● AUFGABE A:
Beantworten Sie anhand der DTM-Kolumne kurz:
(i) Von wem stammt die Kolumne?
(ii) Wer hat den ersten Saisonsieg eingefahren?
(iii) Nach welchem Qualifying und an welchem Ort ist Pascal Wehrlein im Bild zu sehen?
● AUFGABE B: Schreiben Sie die DTM-Kolumne nach ihrem letzten Satz weiter.

• 16.07.2018 09:04

  • von Julia Spacek

Wer letzte Nacht am schlechtesten geschlafen hat

Warum Redakteurin Julia Spacek meint, dass Pascal Wehrlein in der Zwickmühle steckt, weil er durch gute Resultate überzeugen will, aber dem Teamkollegen helfen muss

Liebe DTM-Freunde,

Titel-Bild zur News: Pascal Wehrlein, Gary Paffett, Paul di Resta

Pascal Wehrlein nach erstem Qualifying in Zandvoort: Wenn Blicke mehr sagen ... Zoom

haben Sie sich auch für Rene Rast und seine Audi-Truppe über den ersten Saisonsieg gefreut? Ich schon! Die Erleichterung war den Ingolstädtern förmlich ins Gesicht geschrieben und ein Teil der Anspannung ist am Sonntag von deren Schultern gefallen. Während die Audianer jubelten, war einem der Frust am gesamten Wochenende anzumerken. Wen ich meine? Pascal Wehrlein.

Gut, er war schon in meiner letzten Kolumne die Hauptperson. Doch nach dem Norisring-Wochenende war es noch von theoretischer Natur. Aber nun ist auch genau das eingetreten: Sein Meisterschaftszug ist abgefahren. Okay, es ist erst Halbzeit in der DTM und es werden noch viele Punkte vergeben.

Gespeicherte Einträge:
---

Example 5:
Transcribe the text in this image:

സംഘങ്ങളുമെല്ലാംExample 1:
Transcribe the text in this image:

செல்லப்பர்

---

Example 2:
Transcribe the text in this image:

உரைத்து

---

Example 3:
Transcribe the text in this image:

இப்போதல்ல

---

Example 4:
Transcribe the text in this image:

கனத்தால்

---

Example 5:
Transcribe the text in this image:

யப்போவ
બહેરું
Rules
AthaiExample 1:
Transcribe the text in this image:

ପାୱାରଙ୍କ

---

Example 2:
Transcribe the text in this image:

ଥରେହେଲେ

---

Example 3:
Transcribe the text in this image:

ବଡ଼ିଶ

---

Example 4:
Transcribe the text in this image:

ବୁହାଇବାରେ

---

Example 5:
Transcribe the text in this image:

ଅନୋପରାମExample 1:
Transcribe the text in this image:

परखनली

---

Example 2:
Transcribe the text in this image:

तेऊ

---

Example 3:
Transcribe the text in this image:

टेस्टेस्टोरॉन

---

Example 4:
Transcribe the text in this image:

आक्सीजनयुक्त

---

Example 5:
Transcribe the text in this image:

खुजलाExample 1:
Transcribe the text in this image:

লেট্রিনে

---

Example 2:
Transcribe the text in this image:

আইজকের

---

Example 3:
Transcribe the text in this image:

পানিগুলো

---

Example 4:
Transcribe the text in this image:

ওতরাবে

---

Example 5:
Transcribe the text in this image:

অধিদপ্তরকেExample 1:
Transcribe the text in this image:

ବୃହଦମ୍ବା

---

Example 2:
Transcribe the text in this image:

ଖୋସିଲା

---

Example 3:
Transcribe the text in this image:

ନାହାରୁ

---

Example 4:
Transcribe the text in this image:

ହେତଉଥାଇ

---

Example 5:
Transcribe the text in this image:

● ANTWORT A:
(i) Von Julia Spacek.
(ii) Rene Rast mit seiner Audi-Truppe.
(iii) Nach dem ersten Qualifying in Zandvoort.

● ANTWORT B:
In der Meisterschaft chancenlos

Aber wenn vier von fünf Teamkollegen in der Meisterschaft vor einem liegen, wird es schwierig werden. Zumal Mercedes schon die interne Rangfolge festgelegt hat und Wehrlein eher schlechte Karten hat, daran noch etwas zu ändern.

Deshalb ist es nicht verwunderlich, dass er öffentlich seinen Frust über seine Situation äußerte. Nach dem ersten Qualifying beschwerte er sich, dass er auf seiner fliegenden Runde von Paffett aufgehalten wurde und nach dem verpatzten Boxenstopp am Samstag funkte er - für jedermann hörbar - "was für ein Witz" es ist, in der Box so viel Zeit und folglich Positionen zu verlieren. Der Ex-Sauber-Fahrer fiel von einem sichergeglaubten dritten Platz auf den undankbaren vierten zurück.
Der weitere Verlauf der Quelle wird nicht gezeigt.